In the Harper’s Index for March 2005, the amount of Federal Assistance that Wal-Mart employees qualified for in the past year was given. Guess how much?
$2,500,000,000.00.
Yep. Over two billion dollars of federal subsidy to Wal-Mart. God knows how much state and local subsidy, and how much Wal-Mart gets in tax breaks. All so Wal-Mart won’t have to pay its employees a living wage. All so Wal-Mart can sell you cheap teeshirts. Except they’re not very cheap, are they? Not when you figure in the extra federal, state, and local taxes…not to mention the human misery that goes along with them.
It’s the first law of thermodynamics, folks: no such thing as a free lunch.
(Okay, okay: the first law of thermodynamics is actually energy can neither be created nor destroyed, but it means the same thing: if you rob Peter to pay Paul, you’re going to end up paying Ed through the nose down the line.)
This is the hardest thing, I find, to get my students to understand. I teach it in all my classes, because it is, after all, an integral part of literature: the web of connection.
Ahimsa, says Indian philosophy: do no harm; and since everything you do does harm, do very little.
(It’s like that study they’ve been doing that’s tracking the damage done by drive our cars on the Interstate. We’re killing so many bugs that way that birds are going hungry. Birds get less to eat, so there are fewer birds. Fewer birds mean less prey for bird-eating varmints, creating a hole in the ecoweb…)
Right living, says Buddha, and consider all the connections to your actions – not just what you do, but what the thing you have done will do, and what that will do, and so on, and so do no harm.
Is the world better or worse when you have harmed your neighbor? asks Socrates. Well, obviously it is worse, Socrates. And will you be better off or worse off if you have to live in a worse that is worse? Obviously I will be worse off. So do not harm your neighbor, you lunkhead, says Socrates, what were you thinking? Do no harm!
And the thing is, we are all connected.
Americans like to yap about rugged individualism, and laissez-faire capitalism, but, listen, it’s all one big web. If Wal-Mart doesn’t pay its worker enough, those workers don’t just go away and live quietly and miserably on insufficient funds.
Hell no.
Those workers show up at ERs. Those workers show up needing food stamps. Those workers need emergency housing because they can’t make their rent because they tried to pay their medical bills or they tried to buy their prescription medication or they tried to make their car payments.
Who funds all that stuff? Do we just shrug and say, hey, tough, starve? Hey, tough, die? Hey, too bad, be homeless? You can’t buy antibiotics, learn to like coughing?
(I bet Ann Coulter says we should.)
Here’s why that wouldn’t work, though, folks: the underclasses? They don’t just quietly shuffle off to starve. They don’t just quietly let their kids starve, either. You want to look into just why the New Deal got set up before you go shuttling the sucker, IMHO.

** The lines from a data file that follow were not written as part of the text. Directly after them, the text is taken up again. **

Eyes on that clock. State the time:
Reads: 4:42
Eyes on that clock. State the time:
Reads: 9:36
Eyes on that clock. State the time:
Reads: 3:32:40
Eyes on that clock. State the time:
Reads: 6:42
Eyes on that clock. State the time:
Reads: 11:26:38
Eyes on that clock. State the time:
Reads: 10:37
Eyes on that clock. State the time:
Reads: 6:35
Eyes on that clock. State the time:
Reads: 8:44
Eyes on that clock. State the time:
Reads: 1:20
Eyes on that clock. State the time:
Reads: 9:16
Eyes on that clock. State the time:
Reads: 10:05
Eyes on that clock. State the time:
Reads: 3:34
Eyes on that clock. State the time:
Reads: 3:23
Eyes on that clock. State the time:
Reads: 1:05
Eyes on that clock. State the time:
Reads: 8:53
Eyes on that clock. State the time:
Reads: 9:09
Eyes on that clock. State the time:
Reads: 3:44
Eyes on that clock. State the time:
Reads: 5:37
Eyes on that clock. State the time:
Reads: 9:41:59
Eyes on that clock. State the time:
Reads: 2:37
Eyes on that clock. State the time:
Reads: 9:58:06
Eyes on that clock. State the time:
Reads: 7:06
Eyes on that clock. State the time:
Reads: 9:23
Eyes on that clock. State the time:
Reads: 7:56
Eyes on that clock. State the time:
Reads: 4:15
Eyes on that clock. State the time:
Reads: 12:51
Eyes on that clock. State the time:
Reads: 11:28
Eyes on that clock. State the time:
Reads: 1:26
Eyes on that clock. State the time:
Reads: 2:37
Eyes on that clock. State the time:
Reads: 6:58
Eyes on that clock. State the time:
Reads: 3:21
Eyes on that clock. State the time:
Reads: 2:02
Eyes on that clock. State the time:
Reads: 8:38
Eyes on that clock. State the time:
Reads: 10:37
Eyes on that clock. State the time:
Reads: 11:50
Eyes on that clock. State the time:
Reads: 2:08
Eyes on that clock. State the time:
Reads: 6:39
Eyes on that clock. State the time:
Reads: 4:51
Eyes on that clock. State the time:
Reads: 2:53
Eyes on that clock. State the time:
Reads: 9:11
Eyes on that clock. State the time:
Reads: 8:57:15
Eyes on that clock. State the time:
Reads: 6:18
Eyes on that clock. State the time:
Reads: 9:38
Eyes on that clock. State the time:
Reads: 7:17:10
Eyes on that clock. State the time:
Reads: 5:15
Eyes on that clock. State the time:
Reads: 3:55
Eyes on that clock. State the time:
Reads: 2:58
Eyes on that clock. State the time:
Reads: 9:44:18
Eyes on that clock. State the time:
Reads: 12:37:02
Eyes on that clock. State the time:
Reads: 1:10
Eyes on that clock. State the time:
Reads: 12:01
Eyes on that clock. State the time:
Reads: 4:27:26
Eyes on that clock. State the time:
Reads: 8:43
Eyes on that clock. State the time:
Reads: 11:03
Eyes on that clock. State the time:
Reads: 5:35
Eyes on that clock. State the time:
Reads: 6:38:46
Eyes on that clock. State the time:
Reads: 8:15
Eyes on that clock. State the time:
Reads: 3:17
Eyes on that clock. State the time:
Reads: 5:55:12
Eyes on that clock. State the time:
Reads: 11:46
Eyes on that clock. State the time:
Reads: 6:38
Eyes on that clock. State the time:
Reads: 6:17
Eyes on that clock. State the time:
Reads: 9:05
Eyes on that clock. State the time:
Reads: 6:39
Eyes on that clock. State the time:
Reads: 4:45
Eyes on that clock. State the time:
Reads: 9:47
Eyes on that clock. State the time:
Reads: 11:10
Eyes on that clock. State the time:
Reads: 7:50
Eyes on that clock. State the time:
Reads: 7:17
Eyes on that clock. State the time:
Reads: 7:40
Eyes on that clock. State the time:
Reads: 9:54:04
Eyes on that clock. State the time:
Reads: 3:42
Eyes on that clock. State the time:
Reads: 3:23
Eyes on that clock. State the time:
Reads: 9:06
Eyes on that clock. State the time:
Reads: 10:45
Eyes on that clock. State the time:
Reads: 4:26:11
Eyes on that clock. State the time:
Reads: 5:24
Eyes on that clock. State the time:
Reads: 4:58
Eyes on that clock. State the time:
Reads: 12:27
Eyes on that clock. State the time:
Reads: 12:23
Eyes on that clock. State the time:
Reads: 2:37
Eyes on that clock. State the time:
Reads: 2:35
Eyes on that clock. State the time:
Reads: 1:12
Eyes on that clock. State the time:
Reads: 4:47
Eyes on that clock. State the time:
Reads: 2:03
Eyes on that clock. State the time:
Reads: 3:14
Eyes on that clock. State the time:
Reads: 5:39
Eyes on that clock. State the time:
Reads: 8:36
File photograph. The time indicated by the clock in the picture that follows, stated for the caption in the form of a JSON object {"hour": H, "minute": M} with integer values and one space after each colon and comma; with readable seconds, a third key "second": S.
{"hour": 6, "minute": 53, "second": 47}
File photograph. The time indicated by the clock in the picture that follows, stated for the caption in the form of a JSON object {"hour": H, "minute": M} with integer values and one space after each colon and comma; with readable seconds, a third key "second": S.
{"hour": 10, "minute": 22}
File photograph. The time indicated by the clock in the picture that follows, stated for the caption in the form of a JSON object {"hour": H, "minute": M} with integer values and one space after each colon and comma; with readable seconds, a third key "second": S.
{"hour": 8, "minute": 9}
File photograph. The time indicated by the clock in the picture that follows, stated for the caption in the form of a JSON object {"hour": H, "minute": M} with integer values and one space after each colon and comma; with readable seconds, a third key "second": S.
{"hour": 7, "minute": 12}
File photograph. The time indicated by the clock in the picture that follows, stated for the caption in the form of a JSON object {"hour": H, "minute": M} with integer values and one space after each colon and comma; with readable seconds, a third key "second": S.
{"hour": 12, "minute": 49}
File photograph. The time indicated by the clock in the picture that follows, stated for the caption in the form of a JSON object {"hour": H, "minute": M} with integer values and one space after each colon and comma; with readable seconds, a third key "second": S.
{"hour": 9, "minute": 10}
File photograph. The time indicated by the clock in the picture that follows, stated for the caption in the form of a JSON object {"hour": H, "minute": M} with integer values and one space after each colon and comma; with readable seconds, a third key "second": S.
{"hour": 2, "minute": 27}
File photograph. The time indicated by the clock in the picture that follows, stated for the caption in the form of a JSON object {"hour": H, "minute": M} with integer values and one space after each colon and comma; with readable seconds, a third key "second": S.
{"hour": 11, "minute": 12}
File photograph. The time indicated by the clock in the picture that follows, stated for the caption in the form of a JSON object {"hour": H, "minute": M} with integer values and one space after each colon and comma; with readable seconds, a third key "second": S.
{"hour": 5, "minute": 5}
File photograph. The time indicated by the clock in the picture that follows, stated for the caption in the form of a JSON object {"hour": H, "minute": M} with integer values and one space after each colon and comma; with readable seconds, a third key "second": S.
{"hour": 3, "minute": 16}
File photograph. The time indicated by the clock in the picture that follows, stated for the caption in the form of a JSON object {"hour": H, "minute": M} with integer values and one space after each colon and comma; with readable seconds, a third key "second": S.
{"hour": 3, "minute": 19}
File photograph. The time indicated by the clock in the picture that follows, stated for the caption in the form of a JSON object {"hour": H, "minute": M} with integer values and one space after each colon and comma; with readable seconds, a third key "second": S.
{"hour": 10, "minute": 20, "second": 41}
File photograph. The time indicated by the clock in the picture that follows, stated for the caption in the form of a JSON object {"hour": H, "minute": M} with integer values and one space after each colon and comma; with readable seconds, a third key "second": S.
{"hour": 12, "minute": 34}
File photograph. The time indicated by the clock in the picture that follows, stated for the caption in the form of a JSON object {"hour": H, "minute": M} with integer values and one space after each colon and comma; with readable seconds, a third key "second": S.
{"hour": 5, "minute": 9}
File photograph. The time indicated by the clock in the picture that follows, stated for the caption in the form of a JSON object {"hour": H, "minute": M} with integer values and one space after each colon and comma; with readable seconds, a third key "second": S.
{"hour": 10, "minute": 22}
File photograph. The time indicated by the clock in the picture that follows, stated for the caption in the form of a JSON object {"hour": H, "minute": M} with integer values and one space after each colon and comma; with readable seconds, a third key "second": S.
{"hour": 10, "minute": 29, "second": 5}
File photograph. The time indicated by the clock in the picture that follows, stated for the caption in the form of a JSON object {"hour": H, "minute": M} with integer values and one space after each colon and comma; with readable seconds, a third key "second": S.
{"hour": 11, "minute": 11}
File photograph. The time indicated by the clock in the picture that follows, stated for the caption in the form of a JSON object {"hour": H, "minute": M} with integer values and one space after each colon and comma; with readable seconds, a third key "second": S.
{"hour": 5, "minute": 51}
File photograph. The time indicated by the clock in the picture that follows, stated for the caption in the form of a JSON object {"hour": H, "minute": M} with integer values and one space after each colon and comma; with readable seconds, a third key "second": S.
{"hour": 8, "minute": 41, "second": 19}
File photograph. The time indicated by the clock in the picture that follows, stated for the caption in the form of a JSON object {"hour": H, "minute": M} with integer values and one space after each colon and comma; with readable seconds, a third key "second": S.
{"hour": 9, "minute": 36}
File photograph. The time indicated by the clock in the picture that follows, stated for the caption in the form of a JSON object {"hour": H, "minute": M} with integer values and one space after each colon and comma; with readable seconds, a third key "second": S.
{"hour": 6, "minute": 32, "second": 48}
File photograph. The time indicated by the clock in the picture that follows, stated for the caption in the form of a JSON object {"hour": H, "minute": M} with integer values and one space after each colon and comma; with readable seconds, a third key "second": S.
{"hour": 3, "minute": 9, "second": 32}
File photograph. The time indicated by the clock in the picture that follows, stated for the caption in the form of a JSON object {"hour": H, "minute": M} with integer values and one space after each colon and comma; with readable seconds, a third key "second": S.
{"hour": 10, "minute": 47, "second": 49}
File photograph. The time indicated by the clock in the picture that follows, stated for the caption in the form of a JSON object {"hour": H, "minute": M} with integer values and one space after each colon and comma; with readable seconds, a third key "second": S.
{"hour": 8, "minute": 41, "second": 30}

Society is a web. It sounds very pretty to be all libertarian and say that capitalism can regulate itself and people should be responsible for their own outcomes and everyone should look out for his own end and if we just leave the market alone the invisible hand of the market will work things out – but we aren’t individuals. We’re a society. We all live in the same place. We all breathe the same air. We all drive on the same roads. What happens to your kids will have an effect on what happens to me, and what happens to me is, in fact, going to effect you. The food I eat matters to you. The movies I let my kid watch shape your future. (You’re lucky, by the way: I’m very selective about what I'm letting her watch.) What car I drive does make a difference in your life. Yes, it really does.
So you can say it’s up to every parent to see to the education of his or her children – but that’s just not so. If we don’t pay to educate kids today, we end up paying, as a society, down the road: for them as non-productive citizens of one stripe or another.
And we can say it’s your business whether you wear a helmet on a motorcycle and whether you drive a Hummer and whether your vehicle is polluting the atmosphere or not – but again, not so. Those things affect all of us. When your motorcycle goes down and your skull fractures and you end up needing a million or more dollars in medical repairs, who’s going to pay for that? (Hint: it ain’t the insurance company.)
And if I’m neglecting my kid, or smacking my kid around, is that any of your business? Why, yes, it is. Because that makes my kid much more likely to end up a danger and a cost to society, down the road. You had better step in.
We are all each other’s business. This is why “It takes a village” was not nonsense. This is why the “It takes parents” rejoinder is nonsense. Of course it takes parents. Guess what? It also takes a society.
We are a village. This is why Socrates was right when he said he was a citizen of the world. We are all the same thing. Smart folk realize that. Blind folk pretend they can separate themselves off, pretend that it’s possible for one person to act alone and for his actions to effect no one but himself – but that’s a lie.
Wal-Mart can’t underpay its employees without damaging this country.
You can’t have cheap teeshirts without having high taxes.
Somewhere down the line you’re going to pay.